Records excerpted from a collection
--------------------
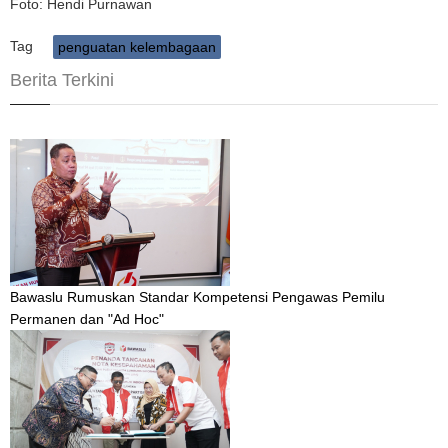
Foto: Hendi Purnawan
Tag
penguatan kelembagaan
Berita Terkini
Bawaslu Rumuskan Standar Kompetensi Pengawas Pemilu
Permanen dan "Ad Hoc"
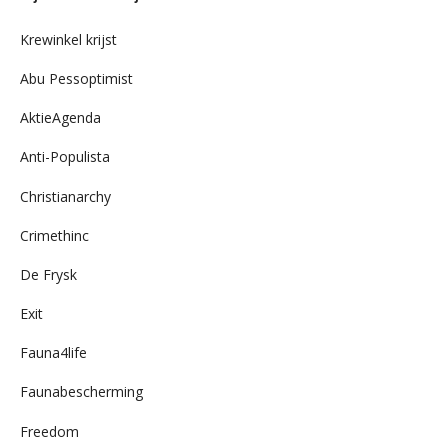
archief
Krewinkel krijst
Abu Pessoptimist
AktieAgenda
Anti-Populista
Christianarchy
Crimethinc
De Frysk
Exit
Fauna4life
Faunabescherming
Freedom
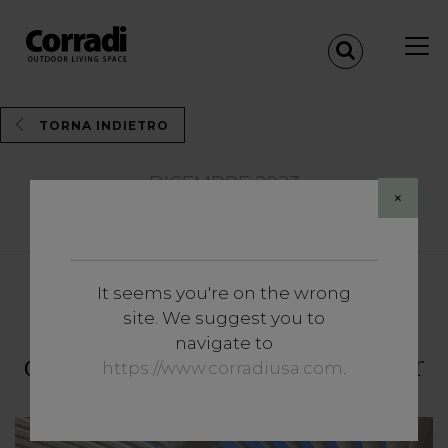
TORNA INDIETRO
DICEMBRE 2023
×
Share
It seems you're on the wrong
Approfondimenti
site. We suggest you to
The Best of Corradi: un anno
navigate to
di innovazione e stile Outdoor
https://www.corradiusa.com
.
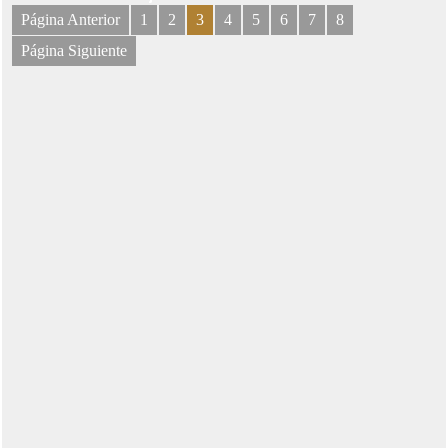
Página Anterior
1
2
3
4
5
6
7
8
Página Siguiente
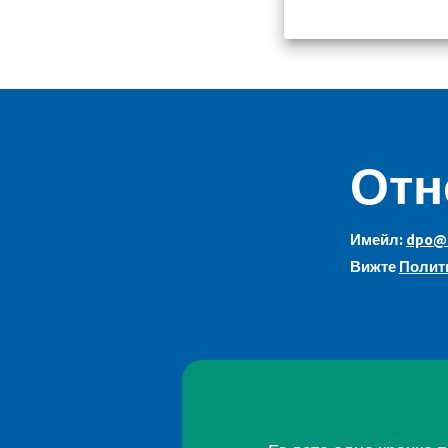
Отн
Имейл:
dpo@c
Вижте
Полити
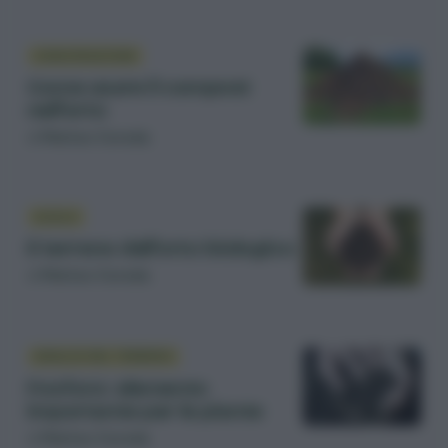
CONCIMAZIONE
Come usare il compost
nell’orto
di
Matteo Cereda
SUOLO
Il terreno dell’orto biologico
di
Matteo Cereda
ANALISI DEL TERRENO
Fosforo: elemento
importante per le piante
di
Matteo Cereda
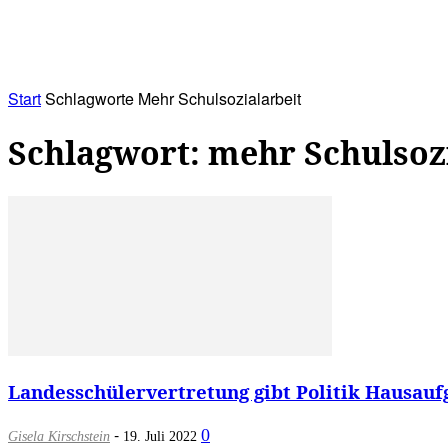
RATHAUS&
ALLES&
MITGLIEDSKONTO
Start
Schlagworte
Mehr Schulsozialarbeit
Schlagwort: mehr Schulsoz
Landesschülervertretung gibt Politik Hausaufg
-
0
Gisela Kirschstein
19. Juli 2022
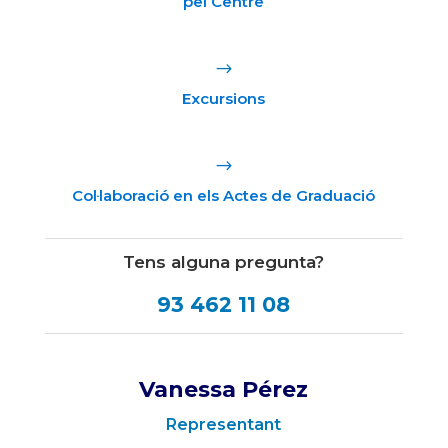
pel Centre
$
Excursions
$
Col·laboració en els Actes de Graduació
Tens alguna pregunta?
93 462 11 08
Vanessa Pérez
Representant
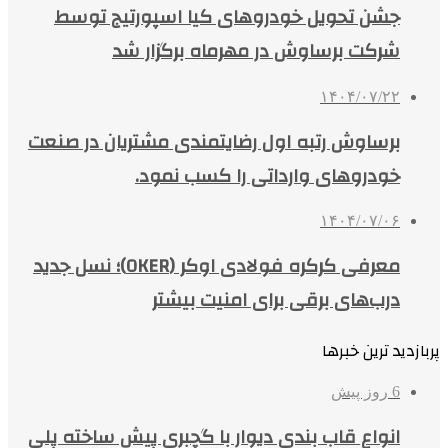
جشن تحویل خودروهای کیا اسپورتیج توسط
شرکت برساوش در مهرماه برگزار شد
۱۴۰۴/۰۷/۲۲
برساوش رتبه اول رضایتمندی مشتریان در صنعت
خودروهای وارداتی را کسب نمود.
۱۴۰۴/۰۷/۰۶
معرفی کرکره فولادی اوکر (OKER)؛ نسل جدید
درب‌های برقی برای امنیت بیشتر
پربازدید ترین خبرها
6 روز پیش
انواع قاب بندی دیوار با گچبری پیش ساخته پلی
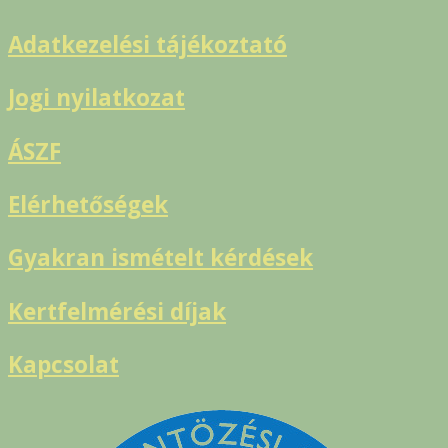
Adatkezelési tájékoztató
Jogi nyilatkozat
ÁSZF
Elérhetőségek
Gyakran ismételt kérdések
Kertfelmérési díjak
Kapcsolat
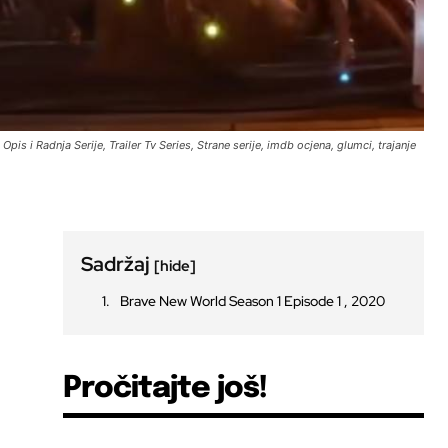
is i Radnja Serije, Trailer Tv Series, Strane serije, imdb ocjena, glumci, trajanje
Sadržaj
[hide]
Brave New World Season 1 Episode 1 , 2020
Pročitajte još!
--------------------
Retype the stretch of the listing from the line that contains "جشن تحویل خودروهای کیا اسپورتیج توسط" through the line that contains "انواع قاب بندی دیوار با گچبری پیش ساخته پلی", both lines included.

Response to this exercise:
جشن تحویل خودروهای کیا اسپورتیج توسط
شرکت برساوش در مهرماه برگزار شد
۱۴۰۴/۰۷/۲۲
برساوش رتبه اول رضایتمندی مشتریان در صنعت
خودروهای وارداتی را کسب نمود.
۱۴۰۴/۰۷/۰۶
معرفی کرکره فولادی اوکر (OKER)؛ نسل جدید
درب‌های برقی برای امنیت بیشتر
پربازدید ترین خبرها
6 روز پیش
انواع قاب بندی دیوار با گچبری پیش ساخته پلی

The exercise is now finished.